The move echoed Viktor Orbán’s overhaul of the nation's judiciary in 2018; the Turkish president's court cleanups recently; and efforts at comparable actions in Israel and the European country.

Undermining Court Autonomy

Experts say that the intimidation and rhetorical attacks in the US can be viewed as efforts to weaken judicial independence in a system that provides no simple method for the president to remove judges Trump disapproves of.

Meghan Leonard, an associate professor at Illinois State University who has researched authoritarian backsliding in democracies, said the White House had taken cues from the examples set by strongmen abroad.

“The government is looking around at these achievements and setbacks. They know they’re not going to be able to pass any laws that would undermine the courts,” she said.

Pointing to examples such as Miller’s persistent assertions of nearly limitless executive power, she noted: “They openly attack the courts by stating repeatedly that it is not a co-equal branch in the government structure.

“They continue to reframe the debate by repeating their argument that the executive has more power than this judicial branch, which is not how separation powers work.”
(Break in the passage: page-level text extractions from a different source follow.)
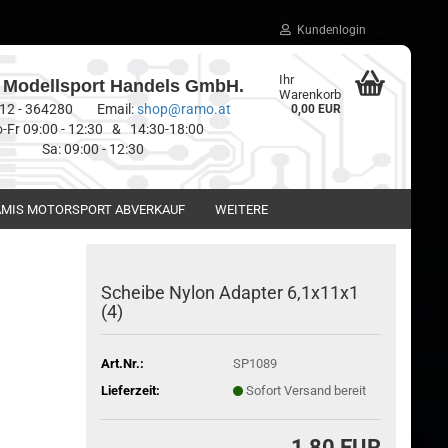
Kundenlogin
Ihr
Modellsport Handels GmbH.
Warenkorb
0512 - 364280 Email:
shop@ramo.at
0,00 EUR
-Fr 09:00 - 12:30 & 14:30-18:00
Sa: 09:00 - 12:30
MIS MOTORSPORT ABVERKAUF
WEITERE
Scheibe Nylon Adapter 6,1x11x1
(4)
Art.Nr.:
SP1089
Lieferzeit:
Sofort Versand bereit
1,80 EUR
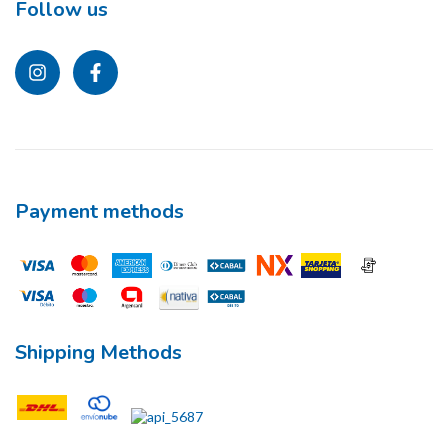
Follow us
Payment methods
Shipping Methods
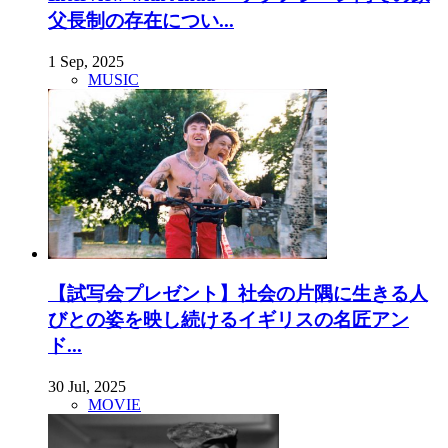
父長制の存在につい...
1 Sep, 2025
MUSIC
【試写会プレゼント】社会の片隅に生きる人
びとの姿を映し続けるイギリスの名匠アン
ド...
30 Jul, 2025
MOVIE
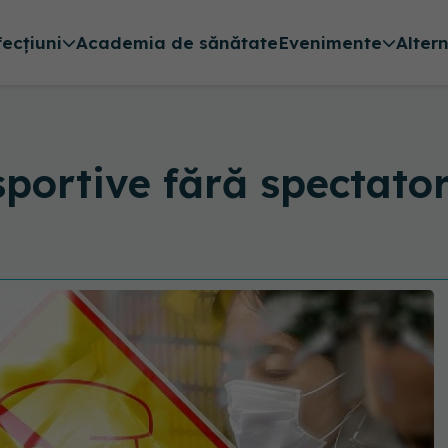
fecțiuni
Academia de sănătate
Evenimente
Alter
sportive fără spectato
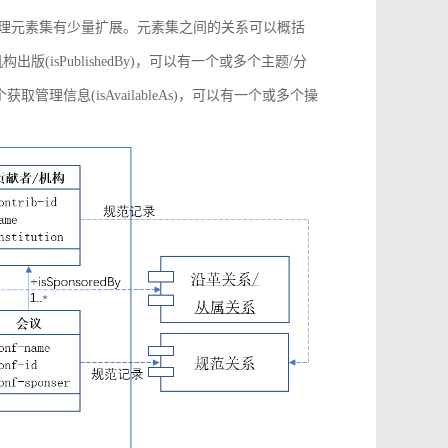
管理元素集有少量扩展。元素集之间的关系可以概括
构出版(isPublishedBy)，可以有一个或多个主题/分
多个获取管理信息(isAvailableAs)，可以有一个或多个操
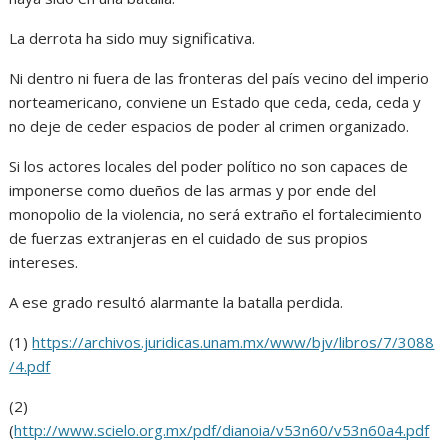
La derrota ha sido muy significativa.
Ni dentro ni fuera de las fronteras del país vecino del imperio
norteamericano, conviene un Estado que ceda, ceda, ceda y
no deje de ceder espacios de poder al crimen organizado.
Si los actores locales del poder político no son capaces de
imponerse como dueños de las armas y por ende del
monopolio de la violencia, no será extraño el fortalecimiento
de fuerzas extranjeras en el cuidado de sus propios
intereses.
A ese grado resultó alarmante la batalla perdida.
(1)
https://archivos.juridicas.unam.mx/www/bjv/libros/7/3088
/4.pdf
(2)
(
http://www.scielo.org.mx/pdf/dianoia/v53n60/v53n60a4.pdf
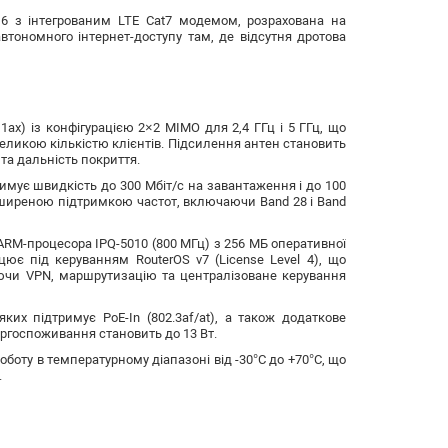
 6 з інтегрованим LTE Cat7 модемом, розрахована на
втономного інтернет-доступу там, де відсутня дротова
ax) із конфігурацією 2×2 MIMO для 2,4 ГГц і 5 ГГц, що
великою кількістю клієнтів. Підсилення антен становить
у та дальність покриття.
римує швидкість до 300 Мбіт/с на завантаження і до 100
озширеною підтримкою частот, включаючи Band 28 і Band
ARM-процесора IPQ-5010 (800 МГц) з 256 МБ оперативної
ює під керуванням RouterOS v7 (License Level 4), що
ючи VPN, маршрутизацію та централізоване керування
 яких підтримує PoE-In (802.3af/at), а також додаткове
ргоспоживання становить до 13 Вт.
оботу в температурному діапазоні від -30°C до +70°C, що
.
The professor said: “Judges' sole safeguard is public trust in the legitimacy of their ability to make those rulings. Individual threats on top of weakening trust in courts may make judges think twice about judgments that go against the sitting government, which is, of course, highly concerning for judicial review and for democracy.”

Intimidation Tactics

Kim Lane Scheppele, academic of social science and global studies at Princeton University, has written about the use of “autocratic legalism” by the such as Orbán and the Russian, and has spoken out about rising dangers to judges in the US.

She highlighted a wave of termed “harassment deliveries” recently, in which judges have received unsolicited pizza deliveries with the recipient listed as a name, the son of Judge Esther Salas, who was killed at the judge’s home in several years ago by a assailant targeting Salas.

“All knows what it means. ‘We know where you live. We’re coming for you,’” the professor said.

“Federal judges are guarded by the presidential protection and the federal police. And these are dedicated law enforcement that sit structurally inside the federal agency. And Pam Bondi has been spearheading the attacks on justices.”

Government Goals

On the administration’s aims, Scheppele said that “removing a US justice is highly not going to happen because it’s very difficult to do. {Right now|Currently

Tiffany Rice
Tiffany Rice

A passionate gamer and tech enthusiast who loves sharing insights on game patches and updates.